Consigne -
Recopiez à l'identique les lignes du matériel, depuis son début jusqu'à la ligne contenant « shadows and highlights: shadows 40, highlights », celle-ci comprise.

Matériel de l'exercice -
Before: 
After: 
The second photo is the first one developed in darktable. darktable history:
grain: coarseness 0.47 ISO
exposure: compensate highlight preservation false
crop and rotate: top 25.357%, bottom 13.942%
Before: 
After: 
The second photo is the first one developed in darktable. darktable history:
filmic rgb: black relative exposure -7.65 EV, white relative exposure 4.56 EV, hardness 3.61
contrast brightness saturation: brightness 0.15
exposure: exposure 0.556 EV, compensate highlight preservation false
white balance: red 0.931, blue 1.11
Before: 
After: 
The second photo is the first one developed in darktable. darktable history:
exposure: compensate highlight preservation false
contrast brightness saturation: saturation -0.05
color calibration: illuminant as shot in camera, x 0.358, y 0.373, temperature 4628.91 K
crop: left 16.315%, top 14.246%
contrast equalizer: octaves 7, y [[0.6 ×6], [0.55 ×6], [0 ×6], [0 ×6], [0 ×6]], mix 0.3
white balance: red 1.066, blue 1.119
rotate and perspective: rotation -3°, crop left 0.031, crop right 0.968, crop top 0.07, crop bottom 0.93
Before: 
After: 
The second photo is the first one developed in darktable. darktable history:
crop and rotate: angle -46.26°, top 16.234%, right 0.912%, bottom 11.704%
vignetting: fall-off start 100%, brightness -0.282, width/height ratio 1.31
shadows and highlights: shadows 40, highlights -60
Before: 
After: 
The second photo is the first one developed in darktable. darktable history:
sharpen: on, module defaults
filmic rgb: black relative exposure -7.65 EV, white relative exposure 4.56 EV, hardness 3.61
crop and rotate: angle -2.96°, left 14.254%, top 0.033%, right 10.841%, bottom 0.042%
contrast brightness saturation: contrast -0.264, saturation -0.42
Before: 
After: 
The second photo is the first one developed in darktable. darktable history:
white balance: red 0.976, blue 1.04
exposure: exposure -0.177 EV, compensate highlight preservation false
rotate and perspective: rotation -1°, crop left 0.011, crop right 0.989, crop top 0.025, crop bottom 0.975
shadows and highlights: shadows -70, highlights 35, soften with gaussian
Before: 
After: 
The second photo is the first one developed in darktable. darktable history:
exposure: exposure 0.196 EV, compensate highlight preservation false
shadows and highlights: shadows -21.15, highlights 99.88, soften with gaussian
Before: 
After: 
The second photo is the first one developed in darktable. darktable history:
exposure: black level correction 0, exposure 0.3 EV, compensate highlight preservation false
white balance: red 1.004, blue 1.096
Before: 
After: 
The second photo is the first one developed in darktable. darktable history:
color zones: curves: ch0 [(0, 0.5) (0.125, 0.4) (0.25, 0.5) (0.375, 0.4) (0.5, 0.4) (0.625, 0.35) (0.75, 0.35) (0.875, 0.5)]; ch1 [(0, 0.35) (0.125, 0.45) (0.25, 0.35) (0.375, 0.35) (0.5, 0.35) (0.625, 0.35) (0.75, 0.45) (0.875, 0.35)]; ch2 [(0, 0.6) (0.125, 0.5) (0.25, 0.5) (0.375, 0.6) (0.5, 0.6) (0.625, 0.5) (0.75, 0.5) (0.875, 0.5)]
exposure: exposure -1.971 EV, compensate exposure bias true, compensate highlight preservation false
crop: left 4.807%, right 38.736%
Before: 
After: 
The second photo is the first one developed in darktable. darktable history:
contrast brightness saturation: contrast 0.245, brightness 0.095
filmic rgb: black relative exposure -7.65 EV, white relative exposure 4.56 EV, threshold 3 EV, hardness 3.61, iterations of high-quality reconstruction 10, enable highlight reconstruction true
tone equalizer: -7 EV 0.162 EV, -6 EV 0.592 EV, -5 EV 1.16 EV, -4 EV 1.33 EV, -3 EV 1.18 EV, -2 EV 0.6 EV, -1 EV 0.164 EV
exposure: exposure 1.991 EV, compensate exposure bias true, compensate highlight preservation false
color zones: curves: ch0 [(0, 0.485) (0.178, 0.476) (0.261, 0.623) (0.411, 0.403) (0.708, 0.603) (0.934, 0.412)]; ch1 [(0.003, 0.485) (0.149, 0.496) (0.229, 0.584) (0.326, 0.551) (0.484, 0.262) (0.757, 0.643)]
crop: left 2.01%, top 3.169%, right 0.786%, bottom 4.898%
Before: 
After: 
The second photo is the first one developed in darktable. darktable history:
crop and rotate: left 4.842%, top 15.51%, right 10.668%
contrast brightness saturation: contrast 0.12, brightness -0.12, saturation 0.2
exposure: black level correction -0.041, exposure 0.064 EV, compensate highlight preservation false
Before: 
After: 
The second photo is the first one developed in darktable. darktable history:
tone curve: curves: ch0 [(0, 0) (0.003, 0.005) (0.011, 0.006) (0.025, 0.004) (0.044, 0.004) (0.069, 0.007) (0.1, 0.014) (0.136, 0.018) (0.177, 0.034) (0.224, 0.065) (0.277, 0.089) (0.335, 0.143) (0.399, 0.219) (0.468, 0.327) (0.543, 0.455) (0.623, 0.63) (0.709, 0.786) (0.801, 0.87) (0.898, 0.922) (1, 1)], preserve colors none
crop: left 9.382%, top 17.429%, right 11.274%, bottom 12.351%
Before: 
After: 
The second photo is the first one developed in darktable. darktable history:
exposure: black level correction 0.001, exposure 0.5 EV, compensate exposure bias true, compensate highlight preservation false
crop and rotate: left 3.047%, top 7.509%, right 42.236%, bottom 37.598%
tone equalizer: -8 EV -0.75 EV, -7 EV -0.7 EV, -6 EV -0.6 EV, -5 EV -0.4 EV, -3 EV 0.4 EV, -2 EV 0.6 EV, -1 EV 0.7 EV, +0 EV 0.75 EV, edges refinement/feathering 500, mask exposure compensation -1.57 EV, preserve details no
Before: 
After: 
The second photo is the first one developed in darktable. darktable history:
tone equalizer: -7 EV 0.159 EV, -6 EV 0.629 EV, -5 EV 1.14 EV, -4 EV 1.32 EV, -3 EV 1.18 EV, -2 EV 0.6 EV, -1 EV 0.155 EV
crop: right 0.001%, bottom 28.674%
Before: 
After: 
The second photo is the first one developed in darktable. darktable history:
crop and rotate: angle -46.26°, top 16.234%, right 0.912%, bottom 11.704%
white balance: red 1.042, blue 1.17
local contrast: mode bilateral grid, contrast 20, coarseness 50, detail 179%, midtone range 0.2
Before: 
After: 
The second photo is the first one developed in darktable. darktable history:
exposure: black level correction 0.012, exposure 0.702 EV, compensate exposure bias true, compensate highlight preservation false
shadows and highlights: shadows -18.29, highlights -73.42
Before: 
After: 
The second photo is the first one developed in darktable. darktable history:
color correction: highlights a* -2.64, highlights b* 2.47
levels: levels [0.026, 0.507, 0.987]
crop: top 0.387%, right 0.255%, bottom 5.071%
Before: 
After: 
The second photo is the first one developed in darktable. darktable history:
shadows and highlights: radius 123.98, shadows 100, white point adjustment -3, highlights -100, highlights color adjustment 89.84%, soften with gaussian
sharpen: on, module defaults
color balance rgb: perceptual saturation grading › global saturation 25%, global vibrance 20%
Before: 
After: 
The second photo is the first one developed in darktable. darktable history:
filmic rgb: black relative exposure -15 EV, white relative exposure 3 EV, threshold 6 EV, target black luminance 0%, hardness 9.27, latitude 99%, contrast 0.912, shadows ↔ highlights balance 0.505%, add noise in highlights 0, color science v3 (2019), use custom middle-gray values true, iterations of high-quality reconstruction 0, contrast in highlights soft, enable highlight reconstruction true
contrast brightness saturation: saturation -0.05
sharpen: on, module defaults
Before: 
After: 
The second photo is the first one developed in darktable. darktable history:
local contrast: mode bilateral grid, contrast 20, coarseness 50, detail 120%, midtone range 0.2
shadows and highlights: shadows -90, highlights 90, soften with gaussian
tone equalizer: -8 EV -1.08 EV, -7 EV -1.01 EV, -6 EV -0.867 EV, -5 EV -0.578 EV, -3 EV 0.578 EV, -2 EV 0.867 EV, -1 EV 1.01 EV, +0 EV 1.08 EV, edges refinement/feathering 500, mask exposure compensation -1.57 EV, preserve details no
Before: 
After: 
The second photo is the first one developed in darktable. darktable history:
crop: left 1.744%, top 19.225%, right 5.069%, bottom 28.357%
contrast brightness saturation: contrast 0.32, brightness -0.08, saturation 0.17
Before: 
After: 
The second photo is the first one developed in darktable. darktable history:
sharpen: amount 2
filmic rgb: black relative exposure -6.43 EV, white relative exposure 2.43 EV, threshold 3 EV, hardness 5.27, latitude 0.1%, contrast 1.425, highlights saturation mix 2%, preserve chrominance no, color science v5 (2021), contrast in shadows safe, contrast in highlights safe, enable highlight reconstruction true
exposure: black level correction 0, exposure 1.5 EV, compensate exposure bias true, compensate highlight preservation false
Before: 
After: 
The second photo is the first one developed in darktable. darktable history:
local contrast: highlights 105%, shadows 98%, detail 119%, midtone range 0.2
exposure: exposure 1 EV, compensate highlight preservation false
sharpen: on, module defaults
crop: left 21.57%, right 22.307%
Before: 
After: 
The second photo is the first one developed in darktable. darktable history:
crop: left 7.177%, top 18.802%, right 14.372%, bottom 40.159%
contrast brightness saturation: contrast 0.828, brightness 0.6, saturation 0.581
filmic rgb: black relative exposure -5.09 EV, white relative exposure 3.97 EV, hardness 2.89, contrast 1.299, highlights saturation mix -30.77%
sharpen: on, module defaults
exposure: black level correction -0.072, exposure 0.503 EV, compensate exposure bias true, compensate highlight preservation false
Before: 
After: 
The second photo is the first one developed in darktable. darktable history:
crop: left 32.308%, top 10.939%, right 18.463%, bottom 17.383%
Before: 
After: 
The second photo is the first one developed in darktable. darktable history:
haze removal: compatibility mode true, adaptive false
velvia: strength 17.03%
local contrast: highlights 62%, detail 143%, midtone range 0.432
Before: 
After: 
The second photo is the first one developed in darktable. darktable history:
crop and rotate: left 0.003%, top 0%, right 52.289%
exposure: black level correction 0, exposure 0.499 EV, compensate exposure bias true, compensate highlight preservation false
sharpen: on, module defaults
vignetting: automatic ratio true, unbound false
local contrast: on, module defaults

Réponse attendue -
Before: 
After: 
The second photo is the first one developed in darktable. darktable history:
grain: coarseness 0.47 ISO
exposure: compensate highlight preservation false
crop and rotate: top 25.357%, bottom 13.942%
Before: 
After: 
The second photo is the first one developed in darktable. darktable history:
filmic rgb: black relative exposure -7.65 EV, white relative exposure 4.56 EV, hardness 3.61
contrast brightness saturation: brightness 0.15
exposure: exposure 0.556 EV, compensate highlight preservation false
white balance: red 0.931, blue 1.11
Before: 
After: 
The second photo is the first one developed in darktable. darktable history:
exposure: compensate highlight preservation false
contrast brightness saturation: saturation -0.05
color calibration: illuminant as shot in camera, x 0.358, y 0.373, temperature 4628.91 K
crop: left 16.315%, top 14.246%
contrast equalizer: octaves 7, y [[0.6 ×6], [0.55 ×6], [0 ×6], [0 ×6], [0 ×6]], mix 0.3
white balance: red 1.066, blue 1.119
rotate and perspective: rotation -3°, crop left 0.031, crop right 0.968, crop top 0.07, crop bottom 0.93
Before: 
After: 
The second photo is the first one developed in darktable. darktable history:
crop and rotate: angle -46.26°, top 16.234%, right 0.912%, bottom 11.704%
vignetting: fall-off start 100%, brightness -0.282, width/height ratio 1.31
shadows and highlights: shadows 40, highlights -60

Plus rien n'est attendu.